Alex Katz is an American painter, sculptor, and printmaker celebrated for his figurative paintings. His works are instantly recognizable through their brightly colored, flattened style that was created in reaction to 1950s Abstract Expressionism. Despite being widely recognized for his role as a precursor to the Pop-Art movement, Alex Katz has avoided being affiliated with a singular style or movement throughout his career.

 

Born in New York in 1927, Alex Katz served in the Navy before attending art school where he developed his trademark style by experimenting with collaging paper. He has a varied oeuvre, ranging from large landscape paintings to figure studies, marine scenes, and flowers. However, Alex Katz is perhaps best known for his documentation of the people and social happenings that surround him. He takes his family and friends as his subjects, creating intimate painterly moments that often borrow visual techniques from advertising or cinema such as a repetition of features or cropping the scene.
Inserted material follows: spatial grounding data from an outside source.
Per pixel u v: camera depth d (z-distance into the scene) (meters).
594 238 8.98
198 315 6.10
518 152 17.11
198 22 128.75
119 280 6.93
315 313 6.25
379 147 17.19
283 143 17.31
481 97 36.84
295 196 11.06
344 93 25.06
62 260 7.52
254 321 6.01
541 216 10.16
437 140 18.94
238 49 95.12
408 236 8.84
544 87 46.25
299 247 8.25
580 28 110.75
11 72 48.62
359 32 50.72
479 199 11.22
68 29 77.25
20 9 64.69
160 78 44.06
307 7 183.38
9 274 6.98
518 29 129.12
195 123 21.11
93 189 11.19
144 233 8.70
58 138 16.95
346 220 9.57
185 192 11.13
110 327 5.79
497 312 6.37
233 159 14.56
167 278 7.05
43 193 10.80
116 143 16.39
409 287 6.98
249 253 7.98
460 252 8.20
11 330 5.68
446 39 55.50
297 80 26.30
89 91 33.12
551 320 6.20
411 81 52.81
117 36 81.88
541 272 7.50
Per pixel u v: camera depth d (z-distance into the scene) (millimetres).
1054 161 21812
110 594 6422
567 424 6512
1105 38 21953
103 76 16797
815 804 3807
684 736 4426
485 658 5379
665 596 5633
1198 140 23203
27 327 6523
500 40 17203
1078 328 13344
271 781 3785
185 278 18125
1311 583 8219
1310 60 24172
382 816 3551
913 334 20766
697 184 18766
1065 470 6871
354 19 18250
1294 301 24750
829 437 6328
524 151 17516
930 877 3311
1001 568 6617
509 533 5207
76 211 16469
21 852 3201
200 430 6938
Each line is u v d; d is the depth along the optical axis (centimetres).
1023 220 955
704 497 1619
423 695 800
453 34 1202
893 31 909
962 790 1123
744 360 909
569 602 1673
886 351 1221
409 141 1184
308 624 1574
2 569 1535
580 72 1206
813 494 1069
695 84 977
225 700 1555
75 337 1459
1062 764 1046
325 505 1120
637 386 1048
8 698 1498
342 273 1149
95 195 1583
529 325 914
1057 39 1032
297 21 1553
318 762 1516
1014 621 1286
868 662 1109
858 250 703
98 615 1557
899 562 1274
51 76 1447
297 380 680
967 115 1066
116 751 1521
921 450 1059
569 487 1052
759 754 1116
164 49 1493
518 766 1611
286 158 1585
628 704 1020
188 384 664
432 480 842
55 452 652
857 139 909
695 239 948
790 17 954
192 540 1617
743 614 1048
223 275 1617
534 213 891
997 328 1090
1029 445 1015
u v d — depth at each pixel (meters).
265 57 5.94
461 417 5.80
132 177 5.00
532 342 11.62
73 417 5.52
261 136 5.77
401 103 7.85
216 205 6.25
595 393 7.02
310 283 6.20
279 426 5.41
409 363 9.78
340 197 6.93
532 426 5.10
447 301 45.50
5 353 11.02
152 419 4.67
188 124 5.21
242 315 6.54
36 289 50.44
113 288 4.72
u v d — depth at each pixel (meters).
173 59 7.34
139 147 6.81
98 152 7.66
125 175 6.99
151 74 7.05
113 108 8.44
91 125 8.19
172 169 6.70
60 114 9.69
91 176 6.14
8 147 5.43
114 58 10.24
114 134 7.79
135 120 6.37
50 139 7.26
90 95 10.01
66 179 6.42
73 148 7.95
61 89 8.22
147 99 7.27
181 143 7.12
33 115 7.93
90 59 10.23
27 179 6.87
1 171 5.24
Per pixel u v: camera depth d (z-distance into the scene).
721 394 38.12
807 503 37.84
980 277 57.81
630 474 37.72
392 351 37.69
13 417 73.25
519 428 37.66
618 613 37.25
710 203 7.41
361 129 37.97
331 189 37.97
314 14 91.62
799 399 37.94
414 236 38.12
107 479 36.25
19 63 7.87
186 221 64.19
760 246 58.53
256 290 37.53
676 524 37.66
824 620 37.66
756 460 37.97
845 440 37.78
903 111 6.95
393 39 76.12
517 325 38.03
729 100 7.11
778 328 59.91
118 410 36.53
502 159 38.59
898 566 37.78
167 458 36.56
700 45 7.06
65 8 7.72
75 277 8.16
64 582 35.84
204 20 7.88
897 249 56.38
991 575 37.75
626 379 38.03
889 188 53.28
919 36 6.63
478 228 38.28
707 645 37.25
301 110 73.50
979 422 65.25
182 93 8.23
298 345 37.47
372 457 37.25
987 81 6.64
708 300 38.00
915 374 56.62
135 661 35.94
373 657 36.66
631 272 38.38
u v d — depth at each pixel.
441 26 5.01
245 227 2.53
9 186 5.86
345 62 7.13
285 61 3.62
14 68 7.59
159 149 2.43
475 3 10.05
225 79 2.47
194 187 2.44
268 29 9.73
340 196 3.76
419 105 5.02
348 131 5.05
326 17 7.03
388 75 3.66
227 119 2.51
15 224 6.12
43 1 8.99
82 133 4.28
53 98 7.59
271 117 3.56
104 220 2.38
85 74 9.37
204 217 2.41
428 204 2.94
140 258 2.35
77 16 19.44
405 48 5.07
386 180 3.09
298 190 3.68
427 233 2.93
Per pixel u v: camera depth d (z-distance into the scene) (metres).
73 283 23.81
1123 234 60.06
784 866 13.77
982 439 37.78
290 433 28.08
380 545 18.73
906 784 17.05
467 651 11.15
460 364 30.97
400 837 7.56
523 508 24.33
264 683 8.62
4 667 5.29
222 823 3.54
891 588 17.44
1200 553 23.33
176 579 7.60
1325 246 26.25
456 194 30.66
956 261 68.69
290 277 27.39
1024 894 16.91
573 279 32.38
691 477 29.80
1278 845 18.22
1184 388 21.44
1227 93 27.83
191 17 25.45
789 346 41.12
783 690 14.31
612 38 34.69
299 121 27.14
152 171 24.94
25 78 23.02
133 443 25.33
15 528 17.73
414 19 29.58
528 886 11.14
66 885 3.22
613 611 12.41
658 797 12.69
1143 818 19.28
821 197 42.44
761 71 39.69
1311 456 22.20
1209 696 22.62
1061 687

He is perhaps most well-known for his many portraits of his wife and muse, Ada.

 

Since 1951 Alex Katz’s work has been the subject of more than 200 solo exhibitions and nearly 500 group exhibitions internationally including shows at the Serpentine Gallery, London and the Metropolitan Museum of Art, New York. Retrospectives at the Whitney Museum of American Art (1986) and the Brooklyn Museum of Art (1988) led to major exhibitions of Alex Katz’s landscape and portrait painting in Europe, the United States and Asia, and his work features in over 100 public collections worldwide.

 

The artist has received a steady stream of honors throughout his career, including a Lifetime Achievement Award from the National Academy Museum, New York (2007); the Cooper Union Annual Artist of the City Award (2000); the Queens Museum of Art Award for Lifetime Achievement and an Award for Art in Public Places (1985), to name only a few. He currently lives and works in New York and Maine.